**Material to process**.
______

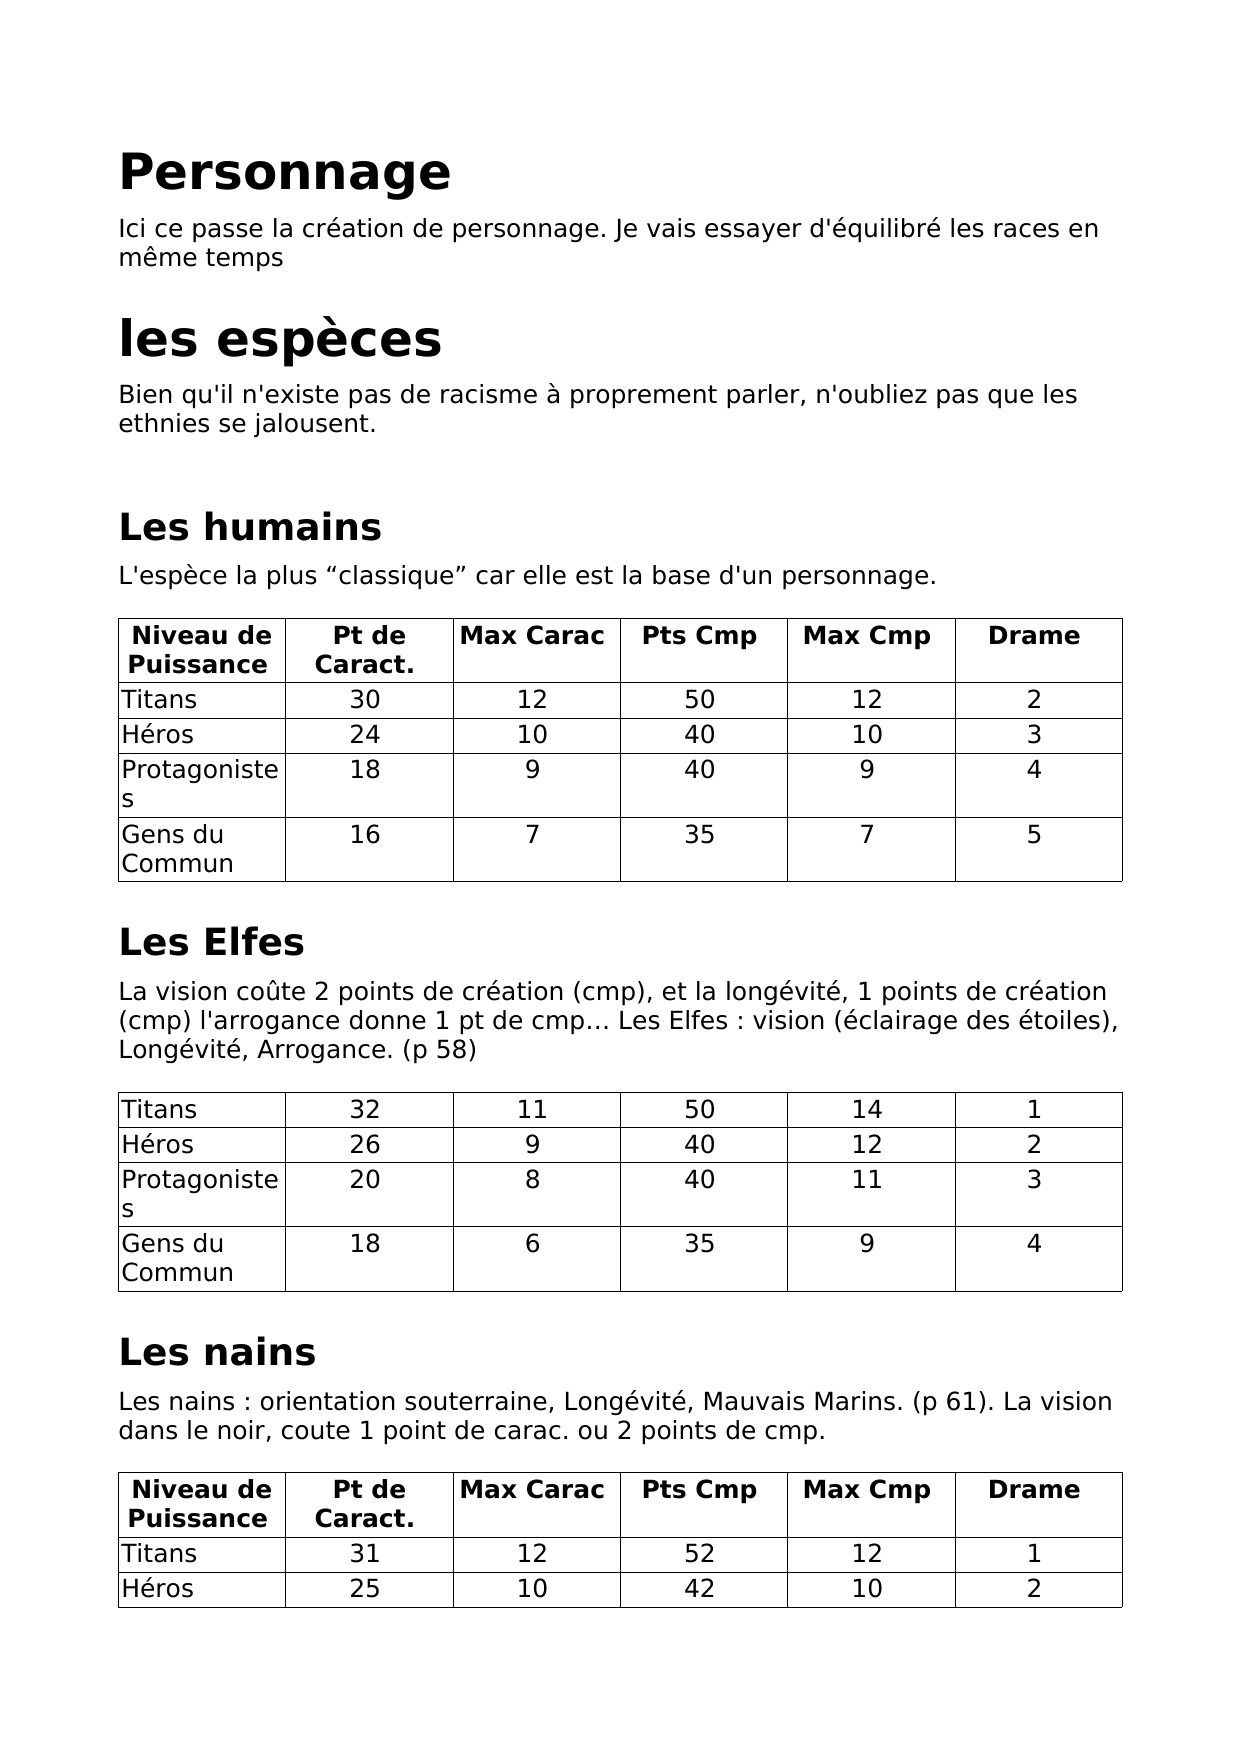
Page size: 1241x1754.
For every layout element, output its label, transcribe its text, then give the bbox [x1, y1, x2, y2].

table_cell 1 [956, 1538, 1122, 1572]
table_header Pt de Caract. [286, 1473, 453, 1537]
table_header Pt de Caract. [286, 619, 453, 682]
table_cell Protagonistes [119, 754, 285, 817]
table_header Titans [119, 1093, 285, 1127]
table_header Max Cmp [788, 619, 955, 682]
table_cell 2 [956, 1573, 1122, 1607]
table_cell 26 [286, 1128, 453, 1162]
table_header 1 [956, 1093, 1122, 1127]
table_cell Héros [119, 1573, 285, 1607]
table_cell 24 [286, 719, 453, 752]
table_cell 10 [454, 1573, 620, 1607]
table_cell 12 [788, 1538, 955, 1572]
table_cell 12 [788, 1128, 955, 1162]
table_cell Héros [119, 719, 285, 752]
table_cell 3 [956, 719, 1122, 752]
table_cell 11 [788, 1163, 955, 1226]
table_cell 9 [788, 1227, 955, 1291]
table_cell 7 [788, 818, 955, 881]
text Les nains : orientation souterraine, Longévité, Mauvais Marins. (p 61). La vision dans le noir, coute 1 point de carac. ou 2 points de cmp. [118, 1387, 1122, 1445]
table_cell Titans [119, 1538, 285, 1572]
table_cell Titans [119, 683, 285, 717]
text L'espèce la plus “classique” car elle est la base d'un personnage. [118, 562, 1122, 591]
text La vision coûte 2 points de création (cmp), et la longévité, 1 points de création (cmp) l'arrogance donne 1 pt de cmp… Les Elfes : vision (éclairage des étoiles), Longévité, Arrogance. (p 58) [118, 977, 1122, 1064]
table_header 14 [788, 1093, 955, 1127]
table_cell 12 [788, 683, 955, 717]
subtitle Les humains [118, 505, 1122, 549]
table_cell 4 [956, 1227, 1122, 1291]
table_cell 10 [454, 719, 620, 752]
table_header Max Carac [454, 619, 620, 682]
table_cell 8 [454, 1163, 620, 1226]
subtitle les espèces [118, 310, 1122, 368]
table_cell 10 [788, 1573, 955, 1607]
subtitle Personnage [118, 143, 1122, 201]
table_cell 2 [956, 1128, 1122, 1162]
table_header Niveau de Puissance [119, 1473, 285, 1537]
table_cell 12 [454, 683, 620, 717]
table_cell 3 [956, 1163, 1122, 1226]
table_cell 6 [454, 1227, 620, 1291]
table_cell 40 [621, 1128, 787, 1162]
table_cell 20 [286, 1163, 453, 1226]
table_header Drame [956, 619, 1122, 682]
table_header Niveau de Puissance [119, 619, 285, 682]
table_header 11 [454, 1093, 620, 1127]
table_cell 9 [454, 1128, 620, 1162]
table_header Pts Cmp [621, 619, 787, 682]
text Bien qu'il n'existe pas de racisme à proprement parler, n'oubliez pas que les ethnies se jalousent. [118, 380, 1122, 468]
table_cell 9 [788, 754, 955, 817]
table_cell 31 [286, 1538, 453, 1572]
table_cell 16 [286, 818, 453, 881]
table_cell 18 [286, 754, 453, 817]
table_header Max Carac [454, 1473, 620, 1537]
table_cell 52 [621, 1538, 787, 1572]
table_cell Héros [119, 1128, 285, 1162]
table_cell Gens du Commun [119, 1227, 285, 1291]
table_header Drame [956, 1473, 1122, 1537]
table_cell 40 [621, 1163, 787, 1226]
table_cell 12 [454, 1538, 620, 1572]
table_header 32 [286, 1093, 453, 1127]
table_cell 7 [454, 818, 620, 881]
subtitle Les Elfes [118, 921, 1122, 964]
subtitle Les nains [118, 1331, 1122, 1374]
table_cell 10 [788, 719, 955, 752]
table_cell 25 [286, 1573, 453, 1607]
table_cell 35 [621, 1227, 787, 1291]
table_cell 18 [286, 1227, 453, 1291]
table_cell 40 [621, 719, 787, 752]
table_cell Gens du Commun [119, 818, 285, 881]
table_cell 30 [286, 683, 453, 717]
table_header Max Cmp [788, 1473, 955, 1537]
table_cell 40 [621, 754, 787, 817]
table_cell 50 [621, 683, 787, 717]
table_cell 35 [621, 818, 787, 881]
table_cell 2 [956, 683, 1122, 717]
table_header 50 [621, 1093, 787, 1127]
table_cell 9 [454, 754, 620, 817]
table_header Pts Cmp [621, 1473, 787, 1537]
table_cell 42 [621, 1573, 787, 1607]
table_cell Protagonistes [119, 1163, 285, 1226]
text Ici ce passe la création de personnage. Je vais essayer d'équilibré les races en même temps [118, 214, 1122, 272]
table_cell 4 [956, 754, 1122, 817]
table_cell 5 [956, 818, 1122, 881]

______

**Problem to solve**.
Write out every line of the data above verbatim, leaving out the picture.

**Finished exercise**.
Page size: 1241x1754.
For every layout element, output its label, transcribe its text, then give the bbox [x1, y1, x2, y2].

table_cell 1 [956, 1538, 1122, 1572]
table_header Pt de Caract. [286, 1473, 453, 1537]
table_header Pt de Caract. [286, 619, 453, 682]
table_cell Protagonistes [119, 754, 285, 817]
table_header Titans [119, 1093, 285, 1127]
table_header Max Cmp [788, 619, 955, 682]
table_cell 2 [956, 1573, 1122, 1607]
table_cell 26 [286, 1128, 453, 1162]
table_header 1 [956, 1093, 1122, 1127]
table_cell Héros [119, 1573, 285, 1607]
table_cell 24 [286, 719, 453, 752]
table_cell 10 [454, 1573, 620, 1607]
table_cell 12 [788, 1538, 955, 1572]
table_cell 12 [788, 1128, 955, 1162]
table_cell Héros [119, 719, 285, 752]
table_cell 3 [956, 719, 1122, 752]
table_cell 11 [788, 1163, 955, 1226]
table_cell 9 [788, 1227, 955, 1291]
table_cell 7 [788, 818, 955, 881]
text Les nains : orientation souterraine, Longévité, Mauvais Marins. (p 61). La vision dans le noir, coute 1 point de carac. ou 2 points de cmp. [118, 1387, 1122, 1445]
table_cell Titans [119, 1538, 285, 1572]
table_cell Titans [119, 683, 285, 717]
text L'espèce la plus “classique” car elle est la base d'un personnage. [118, 562, 1122, 591]
text La vision coûte 2 points de création (cmp), et la longévité, 1 points de création (cmp) l'arrogance donne 1 pt de cmp… Les Elfes : vision (éclairage des étoiles), Longévité, Arrogance. (p 58) [118, 977, 1122, 1064]
table_header 14 [788, 1093, 955, 1127]
table_cell 12 [788, 683, 955, 717]
subtitle Les humains [118, 505, 1122, 549]
table_cell 4 [956, 1227, 1122, 1291]
table_cell 10 [454, 719, 620, 752]
table_header Max Carac [454, 619, 620, 682]
table_cell 8 [454, 1163, 620, 1226]
subtitle les espèces [118, 310, 1122, 368]
table_cell 10 [788, 1573, 955, 1607]
subtitle Personnage [118, 143, 1122, 201]
table_cell 2 [956, 1128, 1122, 1162]
table_header Niveau de Puissance [119, 1473, 285, 1537]
table_cell 12 [454, 683, 620, 717]
table_cell 3 [956, 1163, 1122, 1226]
table_cell 6 [454, 1227, 620, 1291]
table_cell 40 [621, 1128, 787, 1162]
table_cell 20 [286, 1163, 453, 1226]
table_header Drame [956, 619, 1122, 682]
table_header Niveau de Puissance [119, 619, 285, 682]
table_header 11 [454, 1093, 620, 1127]
table_cell 9 [454, 1128, 620, 1162]
table_header Pts Cmp [621, 619, 787, 682]
text Bien qu'il n'existe pas de racisme à proprement parler, n'oubliez pas que les ethnies se jalousent. [118, 380, 1122, 468]
table_cell 9 [788, 754, 955, 817]
table_cell 31 [286, 1538, 453, 1572]
table_cell 16 [286, 818, 453, 881]
table_cell 18 [286, 754, 453, 817]
table_header Max Carac [454, 1473, 620, 1537]
table_cell 52 [621, 1538, 787, 1572]
table_cell Héros [119, 1128, 285, 1162]
table_cell Gens du Commun [119, 1227, 285, 1291]
table_header Drame [956, 1473, 1122, 1537]
table_cell 40 [621, 1163, 787, 1226]
table_cell 12 [454, 1538, 620, 1572]
table_header 32 [286, 1093, 453, 1127]
table_cell 7 [454, 818, 620, 881]
subtitle Les Elfes [118, 921, 1122, 964]
subtitle Les nains [118, 1331, 1122, 1374]
table_cell 10 [788, 719, 955, 752]
table_cell 25 [286, 1573, 453, 1607]
table_cell 35 [621, 1227, 787, 1291]
table_cell 18 [286, 1227, 453, 1291]
table_cell 40 [621, 719, 787, 752]
table_cell Gens du Commun [119, 818, 285, 881]
table_cell 30 [286, 683, 453, 717]
table_header Max Cmp [788, 1473, 955, 1537]
table_cell 40 [621, 754, 787, 817]
table_cell 50 [621, 683, 787, 717]
table_cell 35 [621, 818, 787, 881]
table_cell 2 [956, 683, 1122, 717]
table_header 50 [621, 1093, 787, 1127]
table_cell 9 [454, 754, 620, 817]
table_header Pts Cmp [621, 1473, 787, 1537]
table_cell 42 [621, 1573, 787, 1607]
table_cell Protagonistes [119, 1163, 285, 1226]
text Ici ce passe la création de personnage. Je vais essayer d'équilibré les races en même temps [118, 214, 1122, 272]
table_cell 4 [956, 754, 1122, 817]
table_cell 5 [956, 818, 1122, 881]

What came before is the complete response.